Fonte
──────────────────────────────

Que sociedade é essa, a de São Paulo, por exemplo, que se deixa "governar" por uma prefeitura e uma Câmara de vereadores corrupta há quase uma década? Quem é que se deixa governar ou desgovernar: o analfabeto da favela, cujo voto é comprado, ou o banqueiro que blinda o carro e não vacila em deixar o país nos momentos de violência? Quem controla quem?
De um lado, a São Paulo analfabeta, massa de manobra; do outro, uma elite alienada, que não tem por que se importar com os destinos da corrupção na sua desprezível prefeitura, que age como quem não precisa dos serviços de administrações regionais (ou da segurança pública), que nunca serviram para nada.
No meio, o tutano amorfo de uma sociedade desorganizada, de uma classe média que aspira ao status de elite, que imita a todo custo o comportamento da omissão elitista, do olhar voltado para fora do país, para longe da barbárie das ruas; ou para dentro, o da autoblindagem individualista: eu roubo, tu especulas, ele corrompe, nós nos blindamos e protegemos.
Esse estado de coisas é visto por Jean de Maillard como resultado de um processo de corrupção maior, globalizado, que tem suas raízes no crime financeiro mundial, na especulação de um capital que só gera desigualdade social.
"O capital especulativo, em duas décadas, impôs sua lógica (...). Os mercados se nutrem do dinheiro: dinheiro de fundos de pensão, da poupança, de empréstimos, do desenvolvimento de países emergentes, mas também dinheiro da evasão fiscal organizada, da corrupção, das máfias e do comércio das drogas", explica.
Para ele, uma repressão eficaz ao crime organizado deveria remeter aos princípios mesmos da globalização financeira enquanto sistema auto-regulável, que se impôs a todas as outras instâncias políticas, econômicas e sociais.
As investidas contra a corrupção no Brasil -que é endêmica mesmo, como já apontaram os EUA- não saem do ensaio. São Paulo vive uma espécie de "Operação Mãos Limpas", como a que varreu a Itália entre 92 e 94. A quantidade de lixo é incalculável. O problema é que, por enquanto, e como sempre, só prenderam garis. Os donos das usinas do lixo (vereadores, deputados, prefeitos) já fogem na cara dura: da polícia e da Justiça.

──────────────────────────────

Registros de origem
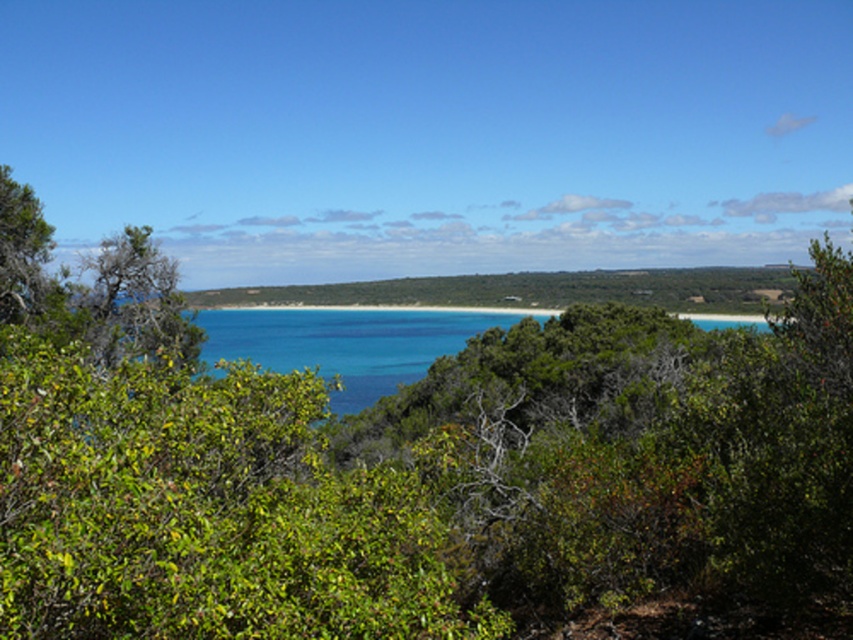
Question: Among these points, which one is nearest to the camera?

Choices:
 (A) (473, 314)
 (B) (732, 436)

Answer: (B)

Question: Can you confirm if green leafy bush at center is smaller than blue water at center?

Choices:
 (A) yes
 (B) no

Answer: (A)

Question: Is green leafy bush at center further to the viewer compared to blue water at center?

Choices:
 (A) yes
 (B) no

Answer: (B)

Question: Is green leafy bush at center smaller than blue water at center?

Choices:
 (A) yes
 (B) no

Answer: (A)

──────────────────────────────

Problema a resolver
Com base no texto sobre a corrupção em São Paulo, responda:
1. Quem vê esse estado de coisas como resultado de um processo de corrupção maior e globalizado?
2. Segundo a citação, em quanto tempo o capital especulativo impôs sua lógica?
3. A que operação italiana o texto compara o que São Paulo vive, e entre quais anos ela ocorreu?

A solução
1. Jean de Maillard.
2. Em duas décadas.
3. À "Operação Mãos Limpas", que varreu a Itália entre 92 e 94.